Task statement: Return, from the material below, each line in which "cytoplasmic" occurs.

Supplied data:
--- START ---

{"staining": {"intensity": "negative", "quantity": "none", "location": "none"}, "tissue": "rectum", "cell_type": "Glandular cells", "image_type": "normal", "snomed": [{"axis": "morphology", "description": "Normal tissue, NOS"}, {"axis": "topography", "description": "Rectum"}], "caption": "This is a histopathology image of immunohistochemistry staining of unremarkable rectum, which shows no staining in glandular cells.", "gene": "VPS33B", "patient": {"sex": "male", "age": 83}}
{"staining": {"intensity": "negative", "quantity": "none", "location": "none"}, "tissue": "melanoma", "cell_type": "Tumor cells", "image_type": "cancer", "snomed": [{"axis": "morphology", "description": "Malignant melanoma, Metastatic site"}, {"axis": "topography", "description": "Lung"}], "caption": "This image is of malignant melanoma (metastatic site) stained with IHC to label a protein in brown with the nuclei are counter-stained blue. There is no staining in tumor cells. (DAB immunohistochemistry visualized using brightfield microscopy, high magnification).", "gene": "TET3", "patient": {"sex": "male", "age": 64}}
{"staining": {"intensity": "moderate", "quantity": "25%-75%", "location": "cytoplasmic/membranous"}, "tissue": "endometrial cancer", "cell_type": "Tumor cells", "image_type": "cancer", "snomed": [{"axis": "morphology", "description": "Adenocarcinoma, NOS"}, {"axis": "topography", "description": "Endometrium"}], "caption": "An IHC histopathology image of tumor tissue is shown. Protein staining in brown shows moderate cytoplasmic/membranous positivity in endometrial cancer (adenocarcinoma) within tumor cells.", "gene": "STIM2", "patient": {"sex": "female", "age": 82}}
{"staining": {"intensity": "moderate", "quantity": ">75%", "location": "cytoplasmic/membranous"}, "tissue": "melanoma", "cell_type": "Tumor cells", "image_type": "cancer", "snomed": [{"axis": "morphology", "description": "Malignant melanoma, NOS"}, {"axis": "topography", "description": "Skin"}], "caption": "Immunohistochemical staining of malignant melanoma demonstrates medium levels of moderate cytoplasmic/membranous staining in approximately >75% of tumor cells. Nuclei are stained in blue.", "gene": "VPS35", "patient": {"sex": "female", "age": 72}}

--- END ---

Output for this task:
{"staining": {"intensity": "moderate", "quantity": "25%-75%", "location": "cytoplasmic/membranous"}, "tissue": "endometrial cancer", "cell_type": "Tumor cells", "image_type": "cancer", "snomed": [{"axis": "morphology", "description": "Adenocarcinoma, NOS"}, {"axis": "topography", "description": "Endometrium"}], "caption": "An IHC histopathology image of tumor tissue is shown. Protein staining in brown shows moderate cytoplasmic/membranous positivity in endometrial cancer (adenocarcinoma) within tumor cells.", "gene": "STIM2", "patient": {"sex": "female", "age": 82}}
{"staining": {"intensity": "moderate", "quantity": ">75%", "location": "cytoplasmic/membranous"}, "tissue": "melanoma", "cell_type": "Tumor cells", "image_type": "cancer", "snomed": [{"axis": "morphology", "description": "Malignant melanoma, NOS"}, {"axis": "topography", "description": "Skin"}], "caption": "Immunohistochemical staining of malignant melanoma demonstrates medium levels of moderate cytoplasmic/membranous staining in approximately >75% of tumor cells. Nuclei are stained in blue.", "gene": "VPS35", "patient": {"sex": "female", "age": 72}}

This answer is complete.